Kosher food is food that meets Jewish dietary laws, or kashrut. The word kashrut comes from a Hebrew word for "fit" or "proper." Though many unfamiliar with the concept assume "kosher food" is "healthy food," it actually refers to any food that has been prepared in adherence to Jewish law, or halacha. Conversely, foods labeled as "Jewish" aren't necessarily kosher. Kreplach, cholent, kugel, latke, and kishka are all traditionally Jewish foods, but if they are not prepared in accordance with kashrut, they will not be kosher.
Kashrut has a rather extensive set of laws. There are laws derived directly from the Torah or bible (d'orita) which generally have greater importance and others that have been identified over the years by Rabbis (d'rabanan) because there may be some unclear aspects by the biblical law alone. Moreover, there is a lot of dispute over the nuance of kashrut. As a result, what one segment of the Jewish community deems as kosher may not jive with that of another segment. There are, however, many agreed upon general rules.
A good portion of kosher food regulations, and perhaps the laws that are some of the most well known among non-Jews, has to do with particular animals that cannot be consumed — pig probably being the most well known. According to the Torah, cloven hoofed, cud-chewing mammals can be kosher. Cows, deer, sheep and goats, for example, may be kosher, while pigs and rabbits, for example, never are. Only certain birds may be considered kosher in the United States, including chicken, duck, goose, and turkey. For seafood or fish to be kosher, it must have fins and easily removable scales, like tuna, carp and herring. Shellfish generally, and lobsters, shrimp and clams specifically, are not kosher.
Kashrut has very extensive laws on the proper slaughter of animals as well. So, while a particular animal, like a cow, may be kosher, if it is not properly slaughtered, it is not kosher. Both poultry and meat must be slaughtered under strict dietary guidelines called shechita. These rules of slaughter require, among other things, that (1) only trained butchers shochet) perform the slaughter, (2) the animal not have any medical defect like a disease, (3) the animal be killed with a sharp knife and one swift motion to the carotid artery, and (4) as much blood is removed as possible through a process known as kashering.

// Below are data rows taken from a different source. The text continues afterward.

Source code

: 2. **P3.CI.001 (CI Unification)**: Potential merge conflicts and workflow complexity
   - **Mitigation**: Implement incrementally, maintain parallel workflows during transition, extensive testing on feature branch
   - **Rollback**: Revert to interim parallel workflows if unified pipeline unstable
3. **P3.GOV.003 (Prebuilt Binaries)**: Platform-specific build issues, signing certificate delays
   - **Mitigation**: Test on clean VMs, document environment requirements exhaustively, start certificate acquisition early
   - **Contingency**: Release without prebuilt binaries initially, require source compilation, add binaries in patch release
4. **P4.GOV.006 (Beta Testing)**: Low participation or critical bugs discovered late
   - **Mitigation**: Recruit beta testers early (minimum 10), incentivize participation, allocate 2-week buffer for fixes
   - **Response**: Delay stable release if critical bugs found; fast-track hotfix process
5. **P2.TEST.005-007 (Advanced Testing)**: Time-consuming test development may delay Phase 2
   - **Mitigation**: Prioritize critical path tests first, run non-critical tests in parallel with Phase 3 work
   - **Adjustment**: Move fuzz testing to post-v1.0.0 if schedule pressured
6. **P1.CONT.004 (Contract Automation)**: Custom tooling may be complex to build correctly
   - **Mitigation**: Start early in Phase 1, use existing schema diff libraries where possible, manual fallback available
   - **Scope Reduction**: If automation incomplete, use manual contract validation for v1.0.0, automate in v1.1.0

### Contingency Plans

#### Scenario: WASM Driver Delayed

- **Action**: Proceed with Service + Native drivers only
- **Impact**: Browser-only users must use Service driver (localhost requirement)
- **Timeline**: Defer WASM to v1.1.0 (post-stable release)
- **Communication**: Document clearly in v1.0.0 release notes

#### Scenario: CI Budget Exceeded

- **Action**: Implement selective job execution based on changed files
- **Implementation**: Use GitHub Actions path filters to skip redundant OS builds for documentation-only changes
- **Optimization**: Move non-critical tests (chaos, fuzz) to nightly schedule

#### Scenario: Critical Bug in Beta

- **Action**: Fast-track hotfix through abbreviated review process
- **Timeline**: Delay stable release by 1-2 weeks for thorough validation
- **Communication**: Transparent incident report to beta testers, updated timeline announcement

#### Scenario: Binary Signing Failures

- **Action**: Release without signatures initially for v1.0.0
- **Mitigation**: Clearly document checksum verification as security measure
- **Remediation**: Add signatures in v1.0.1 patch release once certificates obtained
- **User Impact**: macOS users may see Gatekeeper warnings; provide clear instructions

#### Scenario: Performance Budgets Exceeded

The Separation of Dairy and Meat
Milk and meat cannot be eaten or served together. In fact, many observant restaurants are exclusively dairy (milchig) or meat (fleishig) to ensure that there is no cross-contamination in observing this aspect of kashrut. Pareve food — food that is neither meat nor dairy, such as vegetables, eggs, fish, and grains — can typically be served and eaten with either meat or dairy foods. Rabbinic law includes poultry in this prohibition so fried chicken that has been breaded with a milk-based batter isn't kosher, but because fish is pareve, milk-battered and fried fish or bagels with lox and cream cheese is kosher.
Kosher kitchens must maintain separate sets of utensils, pots, pans, dishes, and anything else that comes in contact with food for using with milk and meat. In addition, dishes and utensils in a kosher kitchen can't be washed together. If a kitchen has two sinks or dishwashers, it is an ideal setup for a kosher family; if not, separate wash buckets are often used. Dishes and utensils must be dried using separate racks or dishtowels as well.
There are many other rules to be followed for anything to be considered kosher food. To make identification easier on the consumer, kosher food is often identified as such by its kashrut certification on the food's package. Kashrut certification is generally indicated by an identifiable symbol (hechsher) or by the word pareve. In order to get that certification, an authorized Rabbi must supervise the process the food underwent. Because different denominations apply different nuanced interpretations of kashrut, there are actually many different types of symbols based on the kosher certifying agency. The Union of Orthodox Congregations is a common certifying agency in the US whose symbol is the letter "U" inside of a circle.
The Word "Kosher" in American English
Though the formal use of the Hebrew/Yiddish word "kosher" technically only refers to food that is "ritually fit or pure," it has come to be commonly but informally used in American English to refer to most anything, food or otherwise, that is appropriate, legitimate, proper, or genuine. Instead of saying "that's not right," one might say "that's not kosher."